Richard Strauss est l’un de ces compositeurs qui, au tournant du XIXe et du XXe siècle, et jusqu’à l’ultime Capriccio (1942), dont Emmanuel Krivine dirigera cette saison la scène finale, continueront de cultiver la forme de l’opéra. Karl Böhm fait sa rencontre au tout début des années 1930 : c’est le début d’une complicité qui pousse le compositeur à dédier au chef alors en pleine ascension (Böhm est né à Graz en 1894) les partitions de La Femme silencieuse et de Daphné, deux ouvrages dont Böhm assure la création au Semperoper de Dresde, successivement en 1935 et en 1938 (il existe, chez Decca et Orfeo, un témoignage discographique de La Femme silencieuse par Böhm datant de cette époque). Böhm est aussi au pupitre lors de la création du Concerto pour cor n° 2 de Strauss en 1943, et ne cessera par la suite de diriger opéras et pages symphoniques de l’auteur de Salomé. « À mon cher ami et successeur », écrira pour sa part le compositeur au verso d’une photographie offerte au chef d’orchestre.
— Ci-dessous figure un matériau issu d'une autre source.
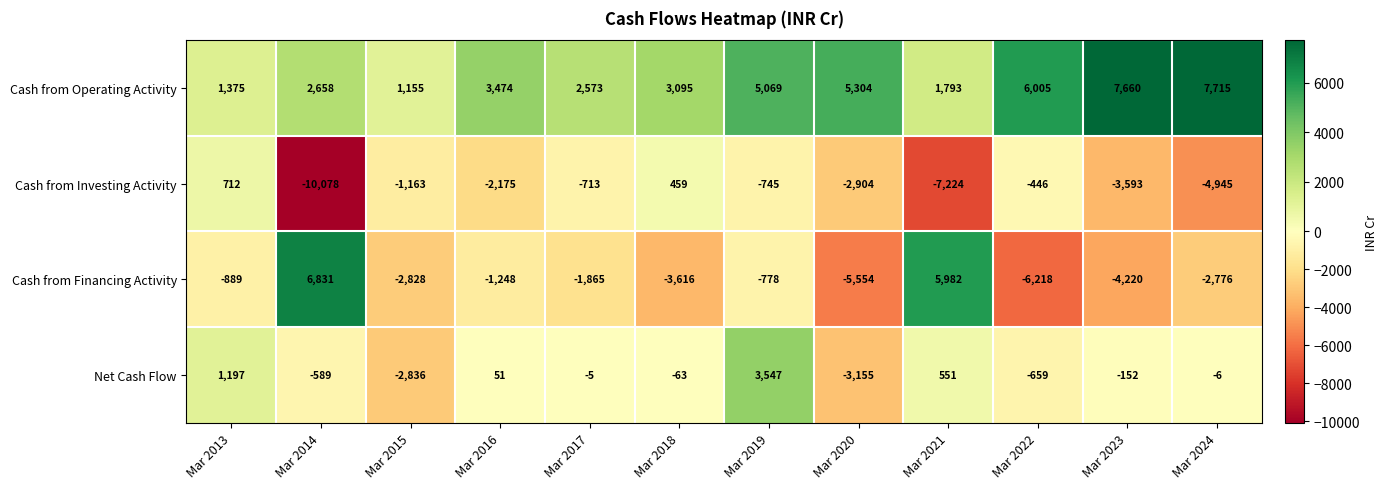

What is the sum of the Cash from Financing Activity values at Mar 2016 and Mar 2020?

-6802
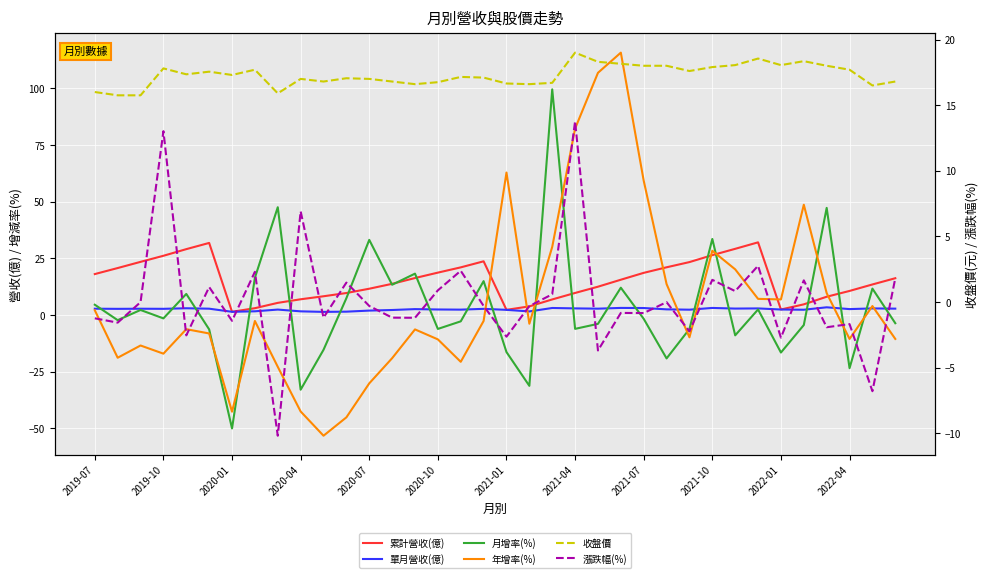

List the series in order of their peak value, lowest first.

單月營收(億), 漲跌幅(%), 收盤價, 累計營收(億), 月增率(%), 年增率(%)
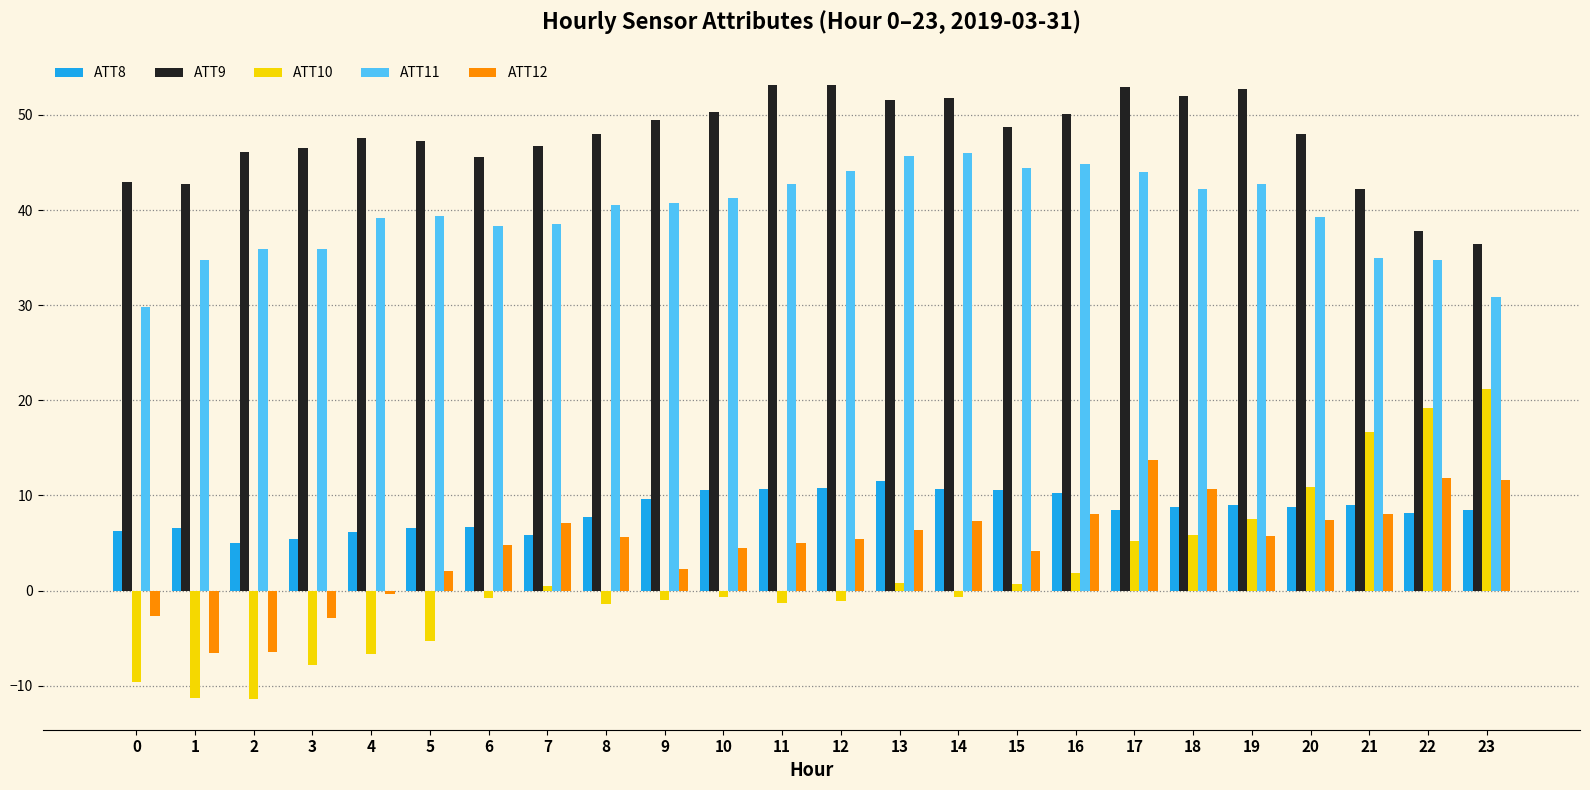

True or false: ATT12 has a value of -0.4 at 4.

True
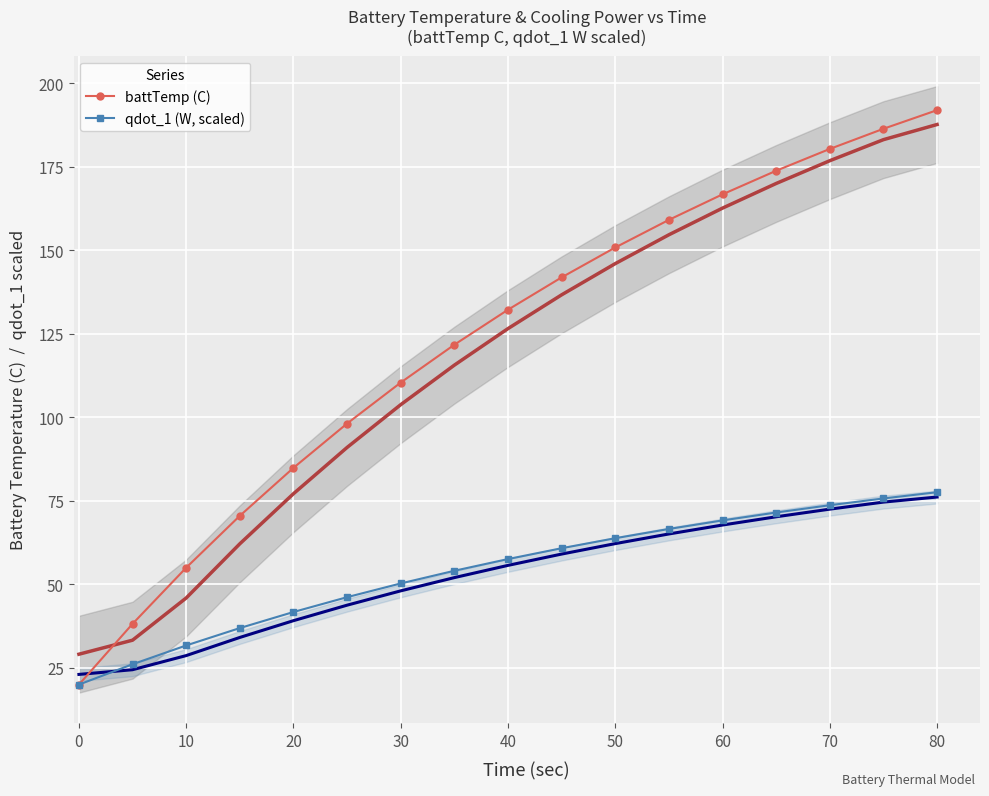

At how many categories does at least one series exceed 37?

16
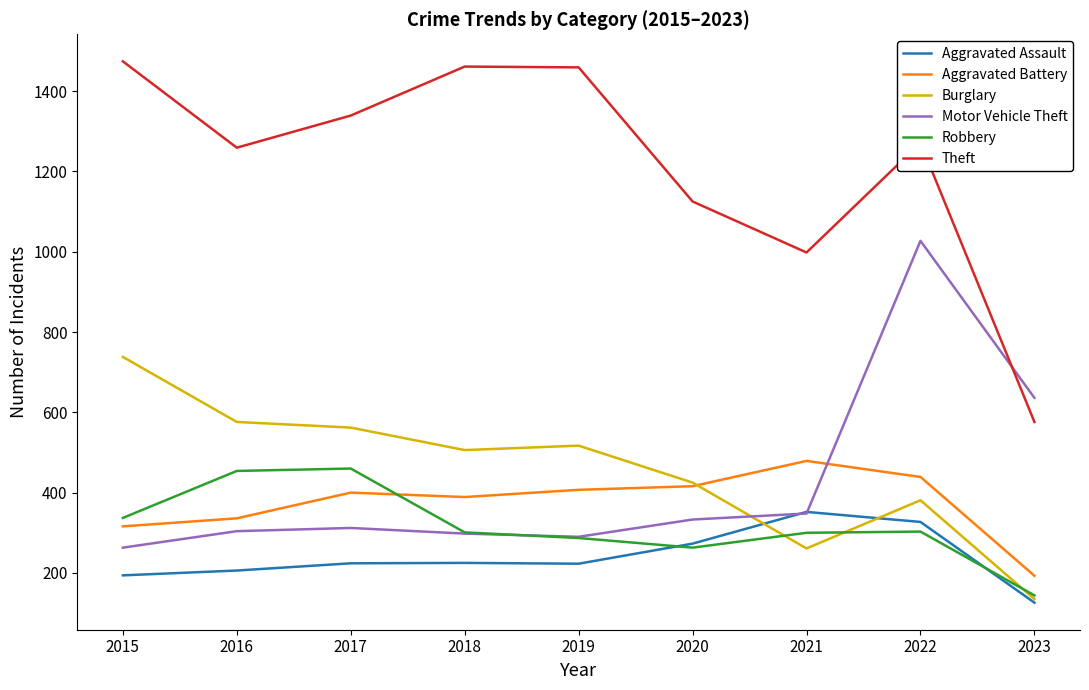

True or false: Aggravated Battery has a value of 210 at 2020.

False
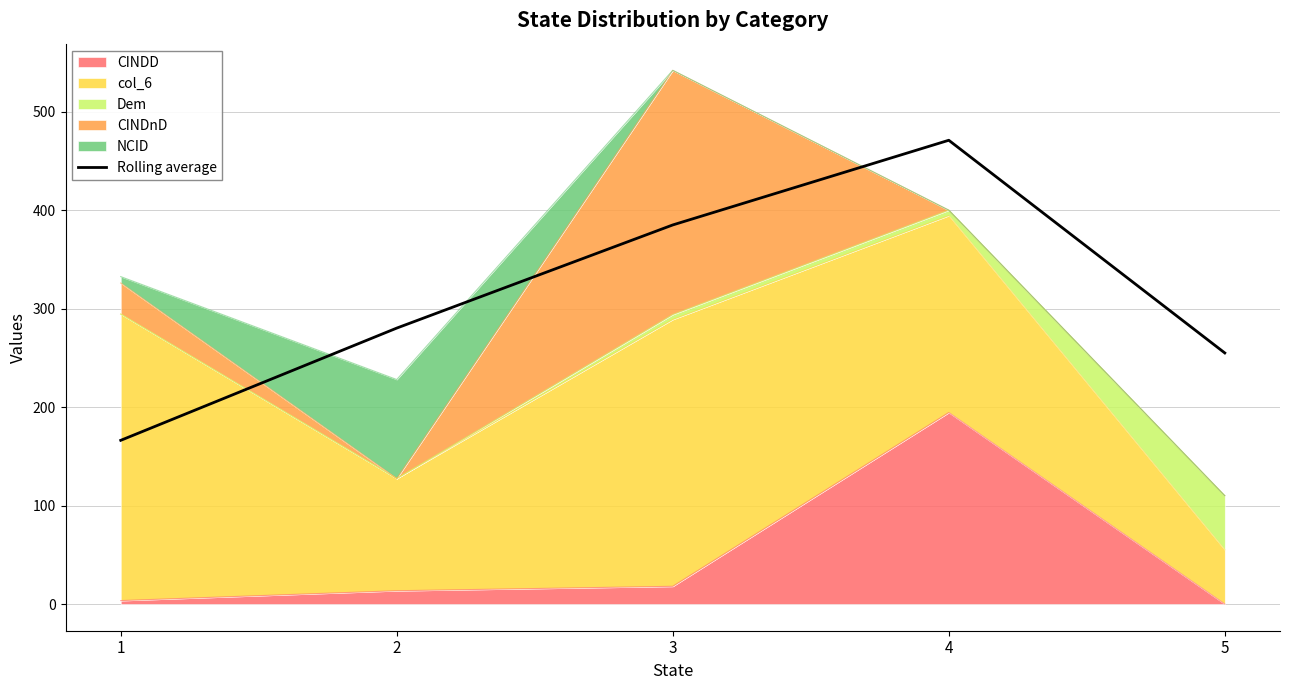

What is the value of the 5th point from the left?

255.0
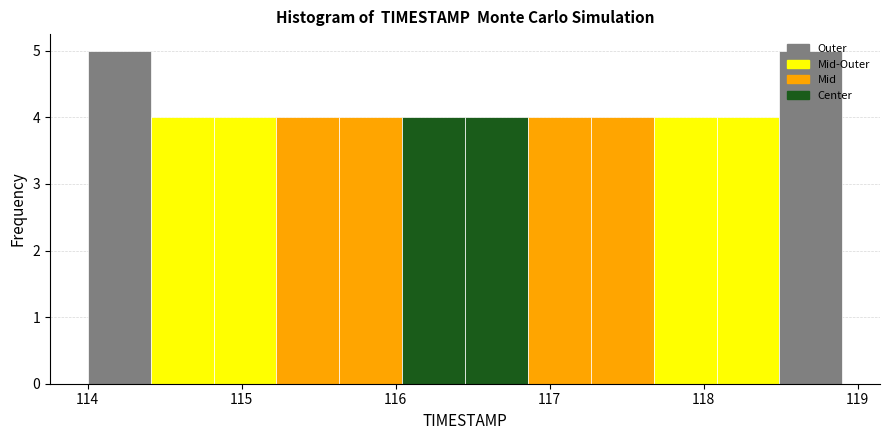

Reading left to right, transcribe this chart: for each bar, give the range it covers on the x-axis and its height. Neither the bar edges nor the heights are printed on the chart, so give them approximately, as read against the axes.

114.0 to 114.4: 5
114.4 to 114.8: 4
114.8 to 115.2: 4
115.2 to 115.6: 4
115.6 to 116.0: 4
116.0 to 116.5: 4
116.5 to 116.9: 4
116.9 to 117.3: 4
117.3 to 117.7: 4
117.7 to 118.1: 4
118.1 to 118.5: 4
118.5 to 118.9: 5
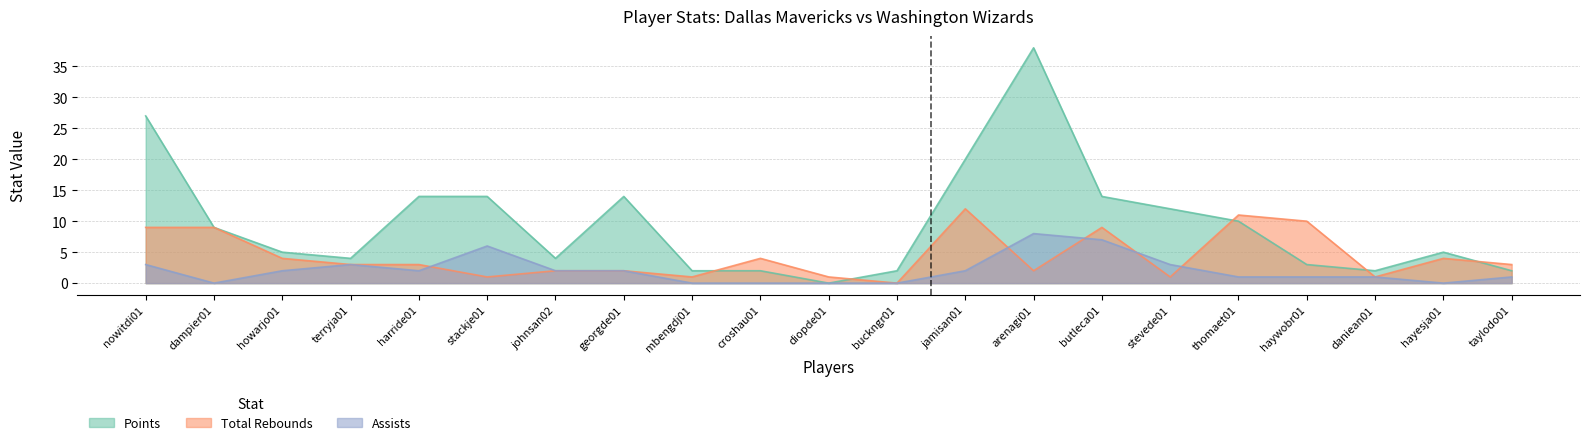

At which label does TRB reach its peak?

jamisan01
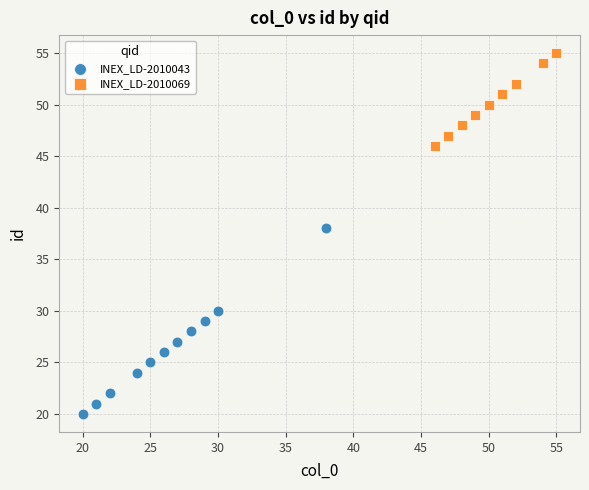

Which series contains the lowest Y value?

INEX_LD-2010043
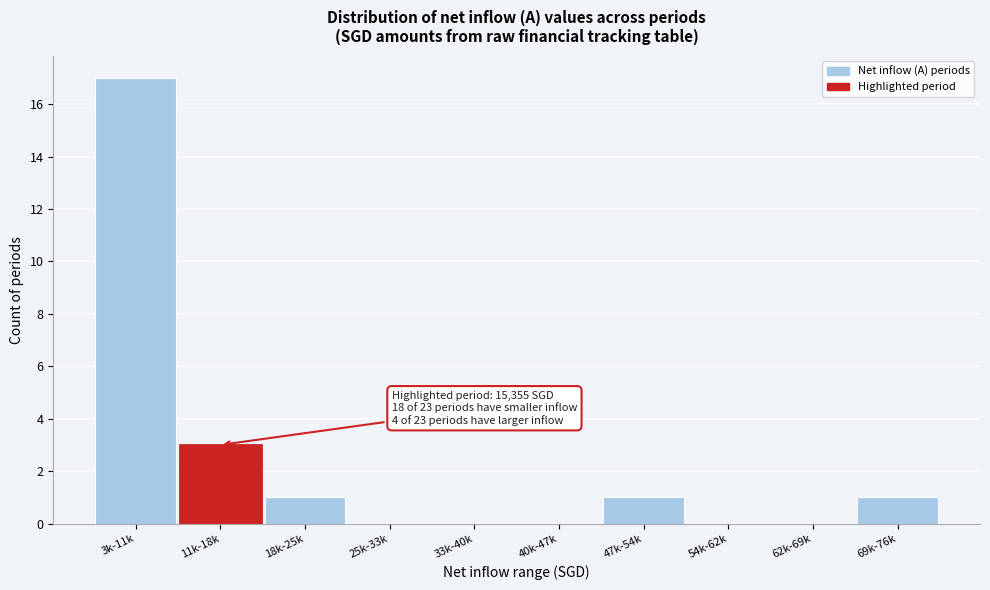

Reading left to right, what are all the values shown in this chart?

3k-11k=17	11k-18k=3	18k-25k=1	25k-33k=0	33k-40k=0	40k-47k=0	47k-54k=1	54k-62k=0	62k-69k=0	69k-76k=1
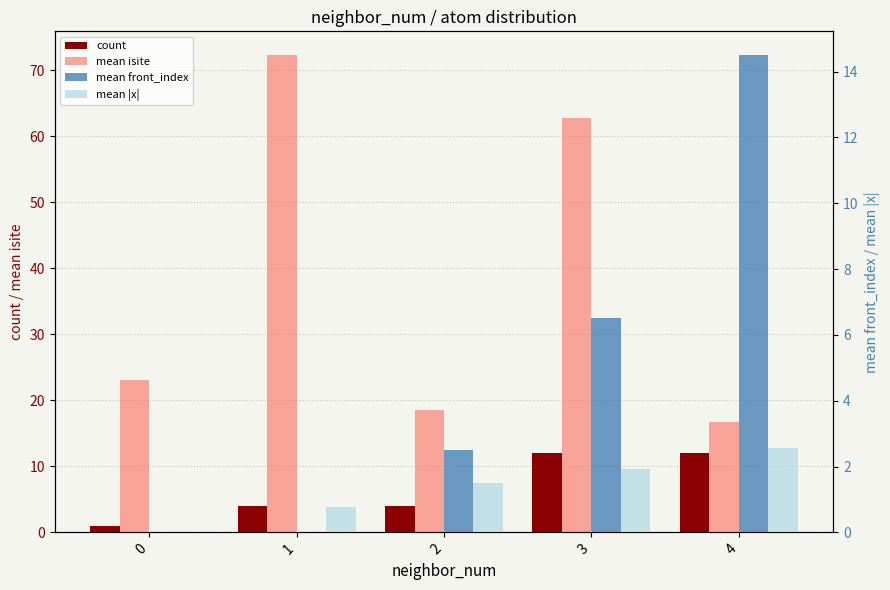

What is the difference between the maximum and minimum values in the mean front_index series?

14.5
Il nous reste un grand nombre d’enregistrements d’œuvres de Richard Strauss dirigées par Karl Böhm, à différentes époques et avec différents orchestres, dont Une vie de héros et Mort et Transfiguration enregistrés en 1950 et 1951 avec le RIAS Symphonie-Orchester (1 CD Audite), et une splendide Femme sans ombre, avec la grande Leonie Rysanek en Impératrice, enregistrée en direct en 1977 à l’Opéra de Vienne, cinq ans après que Böhm eut dirigé le même ouvrage à l’Opéra de Paris. On ajoutera qu’existe aussi un certain nombre de dévédés, dont une Elektra surhumaine avec Leonie Rysanek, dans une mise en scène de Götz Friedrich (DG).
 
Souffrance et génie
 
Böhm se faisait très rare en France, mais personne n’a oublié son Tristan de 1973, aux Chorégies d’Orange, avec Birgit Nilsson, Jon Vickers et l’Orchestre National. Faut-il voir dans l’arrivée d’Emmanuel Krivine au poste de directeur musical du même Orchestre National un signe du destin ? Ne sollicitons pas exagérément les planètes. Mais rappelons l’enthousiasme pour la musique de Strauss que Krivine partage avec celui qui fut son mentor. « Que l’on en ait déduit depuis le romantisme qu’un génie doit forcément souffrir me semble fort exagéré : Richard Strauss en est la preuve », dit Emmanuel Krivine, qui précise : « Sa souffrance est doublée d’une santé inaltérable qui, comme chez Brahms, nous régénère physiquement. »

Emmanuel Krivine revient régulièrement à Richard Strauss, notamment à ses poèmes symphoniques. Cette saison, il nous offrira Till l’espiègle, Mort et Transfiguration et, en fin de saison, Une vie de héros. Peut-être faut-il voir aussi dans ces trois titres, au-delà d’un signe envoyé à Karl Böhm, un autoportrait de l’artiste en trois moments.